Many finely divided solids catalyze chemical reactions, which means that they enhance the rate of the reaction by several orders of magnitude. The catalytic effect depends upon the nature of the reaction and fundamental properties of the solid.
For instance, alumina (Al2O3) obtained by calcining Al(OH)3 catalyzes the isomerization of 1-butene into 2-butene whereas Al(OH)3 doesn't. In order to understand the reason of this difference of behavior, consider the nuclear magnetic resonance (NMR) frequency of an Al nucleus as observed by exciting the transition between energy levels with a high field radio frequency.
Aluminum NMR Spectra of Al(OH)3 showing one resonance frequency, AlIV.
Aluminum NMR Spectra of Al2O3 showing two resonance frequencies, AlIV and AlVI.
This example illustrates the major goal of the laboratory, that is the study of the surface and of the catalytic properties of disordered or imperfect solids. A serious effort is made to study the nature of surface acidity in dealuminated zeolites. In this class of catalysts the dealumination results in the formation of acid Lewis sites associated with non-framework Al nano-particles. The nature of Lewis acidity as well as the influence of the interactions between Lewis and Brönsted acid sides on the catalytic performance of zeolites is still poorly understood.
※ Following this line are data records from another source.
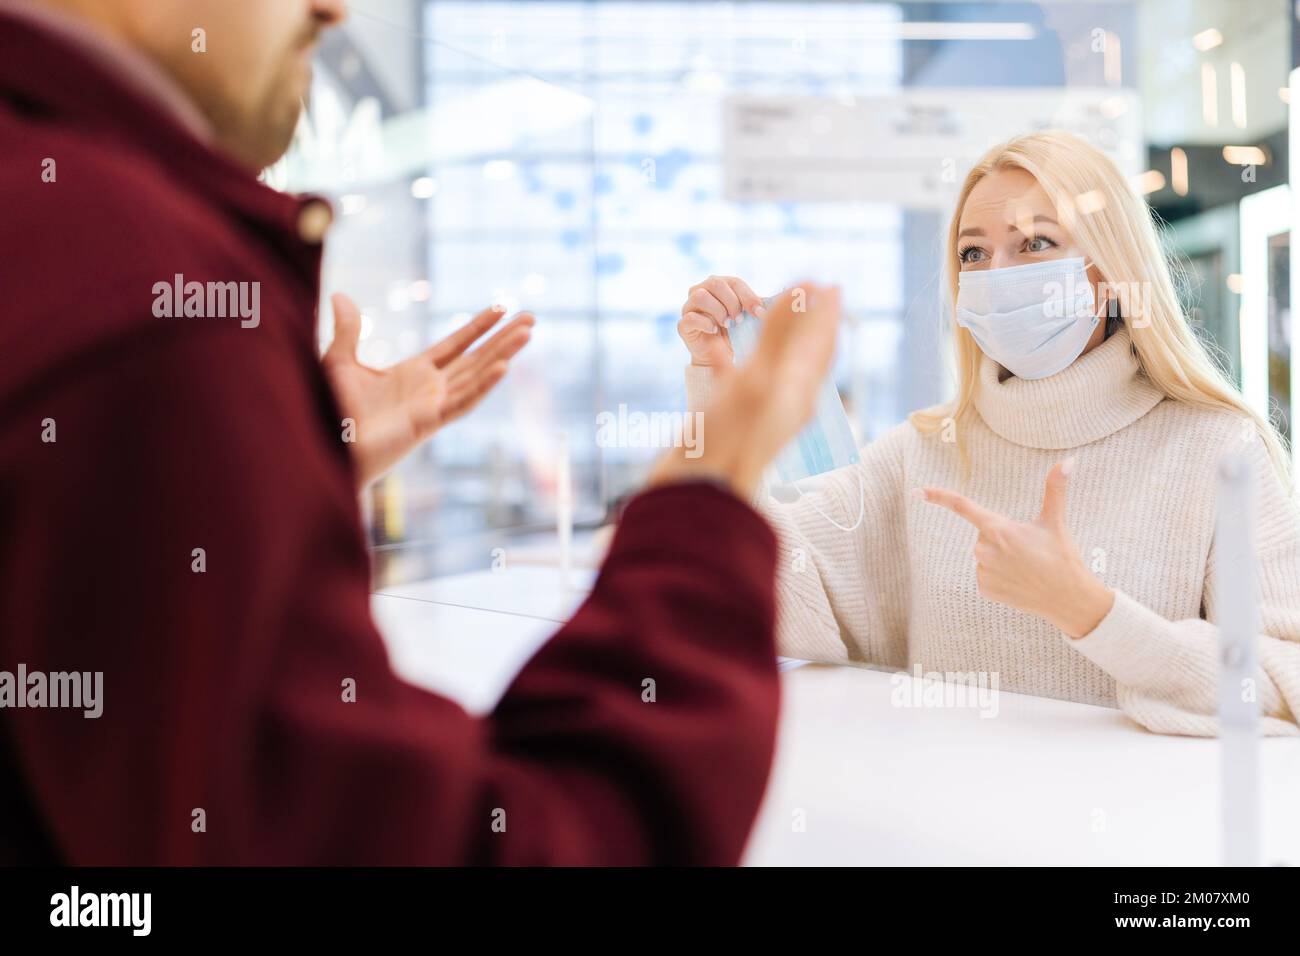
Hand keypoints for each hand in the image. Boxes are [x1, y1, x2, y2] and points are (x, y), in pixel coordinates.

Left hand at [323, 293, 533, 488]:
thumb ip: (348, 331)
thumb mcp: (339, 362)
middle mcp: (431, 389)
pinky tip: (505, 367)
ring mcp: (434, 406)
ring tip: (527, 333)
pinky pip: (463, 403)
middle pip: (477, 358)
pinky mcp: (429, 423)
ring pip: (478, 376)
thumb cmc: (332, 413)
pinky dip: (484, 386)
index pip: (456, 345)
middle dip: (504, 338)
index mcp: (415, 373)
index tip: (502, 308)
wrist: (327, 446)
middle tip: (532, 318)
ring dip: (504, 354)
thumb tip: (340, 295)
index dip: (478, 326)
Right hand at [652, 282, 840, 498]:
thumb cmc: (727, 439)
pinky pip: (764, 382)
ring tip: (787, 320)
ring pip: (788, 368)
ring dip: (788, 339)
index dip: (826, 313)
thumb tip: (807, 288)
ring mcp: (767, 414)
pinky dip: (764, 360)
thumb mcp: (755, 377)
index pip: (822, 345)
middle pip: (810, 355)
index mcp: (798, 393)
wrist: (699, 490)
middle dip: (812, 323)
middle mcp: (789, 403)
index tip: (830, 284)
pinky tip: (755, 359)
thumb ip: (780, 335)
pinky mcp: (744, 422)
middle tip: (817, 294)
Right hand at [677, 275, 765, 369]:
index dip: (748, 296)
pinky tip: (715, 331)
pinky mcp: (683, 324)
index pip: (734, 282)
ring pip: (700, 296)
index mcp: (720, 285)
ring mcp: (690, 307)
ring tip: (728, 325)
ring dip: (718, 311)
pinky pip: (691, 318)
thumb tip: (774, 303)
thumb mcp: (749, 317)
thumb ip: (757, 306)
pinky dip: (705, 323)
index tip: (759, 313)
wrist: (721, 357)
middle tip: (740, 320)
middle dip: (732, 302)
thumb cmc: (737, 333)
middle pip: (715, 283)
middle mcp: (702, 291)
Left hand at [919, 459, 1114, 637]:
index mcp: (998, 529)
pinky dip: (1001, 576)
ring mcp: (983, 572)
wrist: (1068, 599)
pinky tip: (1019, 581)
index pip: (963, 506)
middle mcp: (984, 550)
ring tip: (1027, 567)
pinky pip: (986, 575)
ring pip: (986, 556)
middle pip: (985, 534)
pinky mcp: (985, 590)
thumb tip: (1069, 460)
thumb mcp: (1056, 521)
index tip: (919, 490)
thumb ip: (1056, 488)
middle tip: (1029, 551)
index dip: (940, 496)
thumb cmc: (1062, 557)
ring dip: (1002, 558)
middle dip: (1003, 538)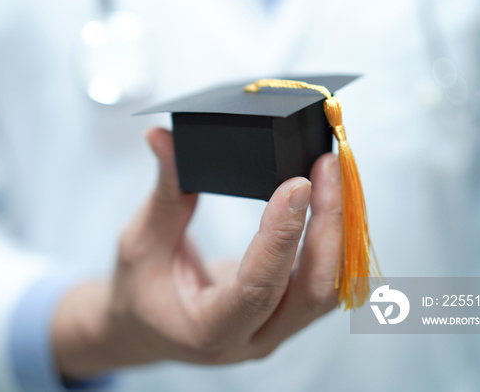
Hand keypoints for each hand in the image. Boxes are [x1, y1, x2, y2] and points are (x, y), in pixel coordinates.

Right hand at [53, 127, 342, 376]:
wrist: (147, 328)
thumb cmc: (140, 291)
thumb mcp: (141, 242)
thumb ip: (165, 192)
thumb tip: (164, 139)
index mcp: (208, 330)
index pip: (257, 288)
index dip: (281, 236)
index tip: (296, 185)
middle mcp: (253, 339)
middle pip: (313, 290)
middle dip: (327, 225)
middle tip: (326, 168)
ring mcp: (277, 330)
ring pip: (331, 287)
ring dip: (339, 230)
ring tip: (335, 176)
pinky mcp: (289, 314)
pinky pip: (328, 282)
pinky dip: (336, 241)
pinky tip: (333, 202)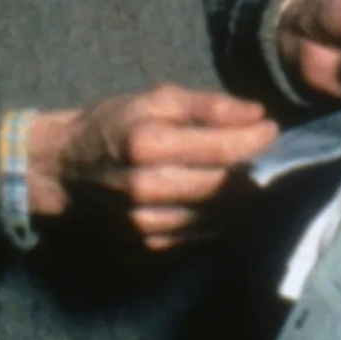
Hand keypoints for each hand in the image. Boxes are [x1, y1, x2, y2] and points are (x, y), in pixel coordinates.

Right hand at [27, 86, 276, 249]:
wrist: (69, 165)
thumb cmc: (116, 122)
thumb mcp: (157, 98)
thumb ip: (209, 105)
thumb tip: (257, 114)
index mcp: (149, 145)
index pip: (222, 150)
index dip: (256, 140)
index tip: (271, 127)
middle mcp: (148, 188)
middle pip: (225, 187)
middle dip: (254, 168)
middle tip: (262, 150)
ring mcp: (147, 220)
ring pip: (219, 214)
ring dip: (242, 194)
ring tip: (245, 170)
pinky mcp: (150, 241)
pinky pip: (202, 231)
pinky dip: (221, 213)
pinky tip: (221, 193)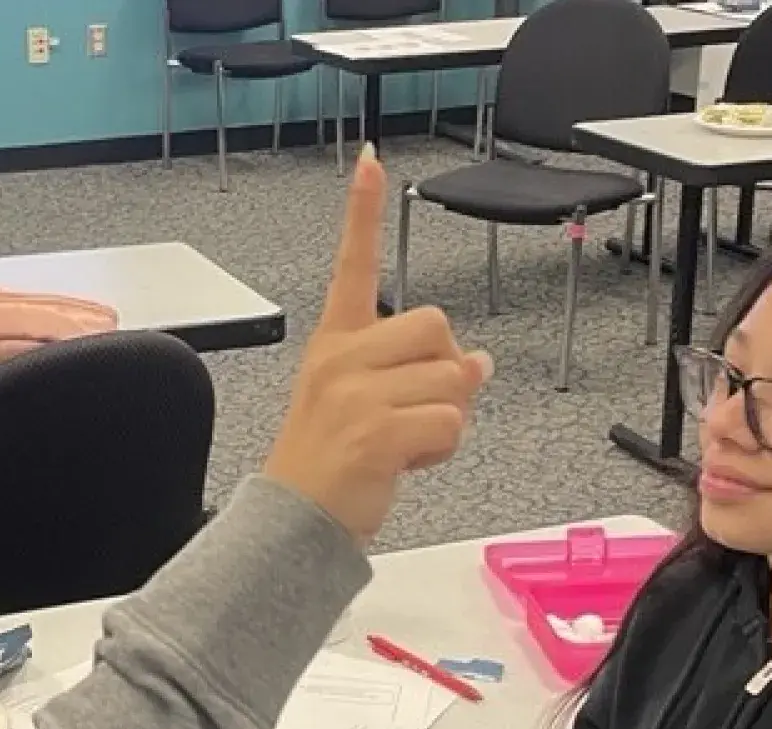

Thus a part of our activity is devoted to the synthesis of solids with controlled defects while the other part is to study solid state nuclear magnetic resonance, electron paramagnetic resonance, X-ray diffraction, infrared spectroscopy, adsorption measurements, calorimetry, etc. The chemical techniques aim to analyze the reaction kinetics, with gas chromatography and mass spectroscopy as analytical tools.